In efforts to achieve ever greater performance in interactions between different electronic devices connected by lengthy conductors made up of printed circuit board (PCB) traces and/or cable wires, such as computer systems and peripheral devices (e.g., printers, scanners, cameras, disk drives, etc.), the rates at which commands and/or data are transferred between such electronics systems through such lengthy conductors have continued to be increased. It is typical for such external cables to be of considerable length to suit the convenience of users of such electronic devices by allowing such users the flexibility to place such electronic devices some distance apart from each other. Indeed, a length of approximately six feet or two meters has become quite commonplace for such external cables. It is also typical for electronic devices to have connectors positioned on the exterior of electronic devices at locations about the exterior of such electronic devices to suit either the convenience or aesthetic concerns of users, and this often results in the use of lengthy PCB traces to couple those connectors to the necessary circuitry within those electronic devices.

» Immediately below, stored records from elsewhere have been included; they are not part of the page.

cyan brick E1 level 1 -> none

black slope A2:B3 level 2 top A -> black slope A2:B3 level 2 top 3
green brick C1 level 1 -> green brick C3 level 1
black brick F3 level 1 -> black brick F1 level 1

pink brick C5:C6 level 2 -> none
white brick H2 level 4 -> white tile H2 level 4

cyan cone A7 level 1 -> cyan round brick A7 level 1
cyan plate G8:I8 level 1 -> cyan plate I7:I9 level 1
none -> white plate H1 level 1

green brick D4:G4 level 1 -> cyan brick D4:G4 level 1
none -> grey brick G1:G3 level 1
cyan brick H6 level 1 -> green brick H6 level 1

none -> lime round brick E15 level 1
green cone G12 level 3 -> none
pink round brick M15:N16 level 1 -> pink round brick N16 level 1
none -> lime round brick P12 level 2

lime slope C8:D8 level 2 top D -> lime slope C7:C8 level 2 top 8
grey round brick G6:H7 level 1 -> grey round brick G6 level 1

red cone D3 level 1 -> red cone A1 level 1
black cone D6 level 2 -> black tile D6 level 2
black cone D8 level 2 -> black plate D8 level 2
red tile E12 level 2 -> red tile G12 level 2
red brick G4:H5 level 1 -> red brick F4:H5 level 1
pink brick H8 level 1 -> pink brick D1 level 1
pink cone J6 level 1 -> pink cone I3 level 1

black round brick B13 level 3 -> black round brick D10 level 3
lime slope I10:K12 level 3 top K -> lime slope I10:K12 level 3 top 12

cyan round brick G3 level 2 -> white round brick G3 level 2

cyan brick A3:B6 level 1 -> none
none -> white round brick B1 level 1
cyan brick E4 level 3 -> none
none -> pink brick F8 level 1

However, such lengthy cable wires and/or PCB traces present lengthy conductors that increase capacitance levels and frequency-dependent signal loss, thereby slowing down the rate at which changes in voltage levels that are meant to signal changes in binary values are able to propagate from one end of such lengthy conductors to the other. In earlier years, with slower data transfer rates, this slower rate of signal propagation could be largely ignored, since there was plenty of time available for such propagation to occur such that the entire conductor would achieve the new desired voltage level with plenty of time to spare before the new voltage level would be read by a device receiving that signal.
However, in the current day, data transfer rates have already become high enough that the amounts of time required for such propagations of changes in signals across such a lengthy conductor have now become significant quantities of time that can no longer be ignored and must, therefore, be reduced to allow data transfer rates to increase further. Various techniques have already been tried in an effort to address this issue, including the use of lower voltage swings (i.e., decreasing the difference between voltage levels of high and low states) and differential signaling. Unfortunately, the need for the voltage level of the high state to be distinguishable from the voltage level of the low state by receiving circuitry limits the degree to which the difference between those two voltage levels may be reduced.
Therefore, there continues to be a need for a way to transfer data between electronic devices connected through lengthy conductors that further counteracts the delays in the propagation of changes in signals induced by the added signal loss arising from such conductor lengths.